Pilar turned very white. She sprang to her feet.
“Shall I give a name to what you are doing?” she cried, her voice shaking.
“Don’t trouble,” returned her visitor, perfectly delighted, and rising as she spoke. “I see, dearest countess, that you have one of your nervous days, so I had better come again another time.”
So saying she swept out of the room, throwing an offensively friendly nod at Wilhelm as she passed. To the grinning Anne, who was waiting in the hall to see her to her carriage, she said:
“Well, it looks serious this time—the countess is over head and ears. But it is quite true, he is much better-looking than any of the others.”

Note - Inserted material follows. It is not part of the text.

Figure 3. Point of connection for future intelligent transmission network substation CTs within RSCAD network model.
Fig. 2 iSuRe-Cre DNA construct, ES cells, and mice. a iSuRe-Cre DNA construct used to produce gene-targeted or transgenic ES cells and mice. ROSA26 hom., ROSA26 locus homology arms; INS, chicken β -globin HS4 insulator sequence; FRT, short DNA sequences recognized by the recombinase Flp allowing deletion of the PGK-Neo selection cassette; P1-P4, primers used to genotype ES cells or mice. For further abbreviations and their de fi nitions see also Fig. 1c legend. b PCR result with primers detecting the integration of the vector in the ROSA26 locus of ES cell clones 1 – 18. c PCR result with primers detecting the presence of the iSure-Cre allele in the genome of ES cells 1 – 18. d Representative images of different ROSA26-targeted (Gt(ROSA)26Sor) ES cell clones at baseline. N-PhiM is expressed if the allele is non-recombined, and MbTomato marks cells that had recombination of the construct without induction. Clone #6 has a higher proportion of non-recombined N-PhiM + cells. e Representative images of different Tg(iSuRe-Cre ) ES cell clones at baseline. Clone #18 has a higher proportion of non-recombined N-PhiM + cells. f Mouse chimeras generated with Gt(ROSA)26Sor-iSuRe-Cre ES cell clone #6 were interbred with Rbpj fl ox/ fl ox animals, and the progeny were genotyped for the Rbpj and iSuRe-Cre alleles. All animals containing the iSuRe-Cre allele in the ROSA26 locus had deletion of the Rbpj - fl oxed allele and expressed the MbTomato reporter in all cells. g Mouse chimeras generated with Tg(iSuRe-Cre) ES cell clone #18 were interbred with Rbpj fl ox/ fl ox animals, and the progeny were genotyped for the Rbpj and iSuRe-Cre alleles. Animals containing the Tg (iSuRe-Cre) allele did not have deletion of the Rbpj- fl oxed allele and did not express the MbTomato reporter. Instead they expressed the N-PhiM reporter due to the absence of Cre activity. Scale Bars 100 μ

“Looks are not everything,” returned Anne sagely, and her contemptuous shrug conveyed plainly enough that she did not share her mistress’ taste.
Upstairs Pilar had rushed over to Wilhelm as soon as the countess disappeared, and hid her face on his breast.

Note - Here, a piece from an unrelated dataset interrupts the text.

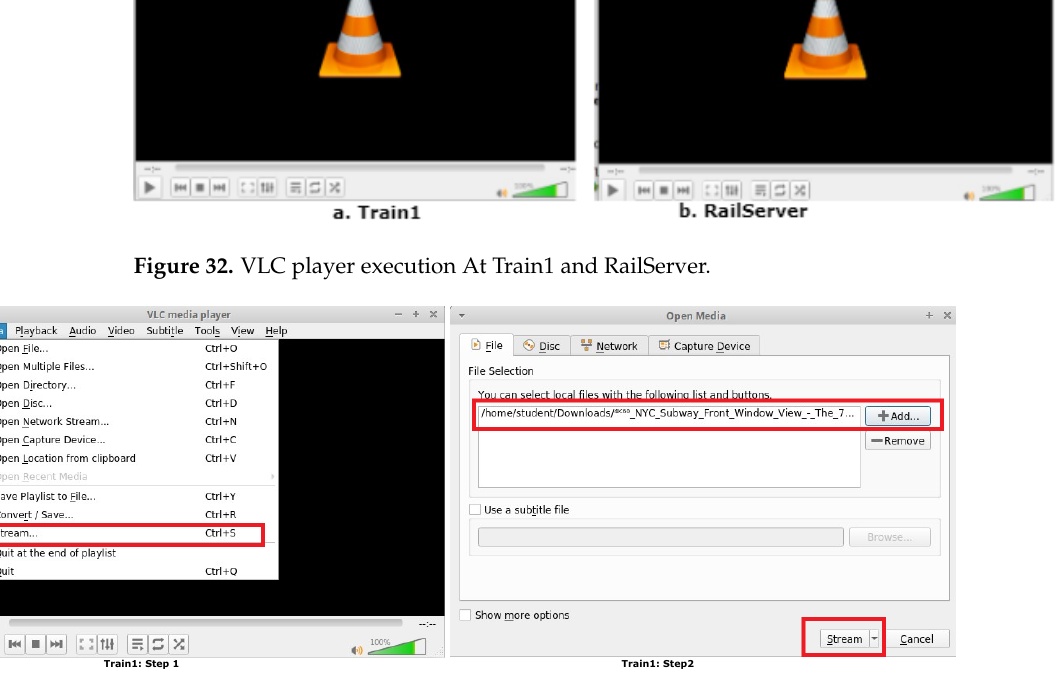
Figure 33. Train1: adding the video file to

Wilhelm pushed her gently away, and said sadly:
“I have no right to reproach you, or, if I did, it would only be for not having been open with me, although you boast of your extreme truthfulness.”
“Wilhelm,” she entreated, clasping his hand in both of hers, “do not judge me hastily. I might excuse myself, I might even deny it, but I am not capable of that. When I told you the story of my life, I believed honestly that I had made you a full confession. You shake your head? Is it true—I swear it is! This man had entirely escaped my memory. Why, I never loved him! It was in some part a childish folly, but principally pity and perhaps little caprice on the part of a bored and lonely woman. My heart had not the smallest part in it. He was given up by the doctors, they thought he might die any day—in such a case one gives oneself is one would offer him a cup of tisane—the action of a Good Samaritan.”
“Your defense,” he said grimly, as he freed himself from her grasp, “is far worse than any reproach I might bring against you. You never loved him? Your heart had no part in this childish folly? That makes it all the uglier—then it becomes unpardonable. Love alone could extenuate such a fault to some degree.”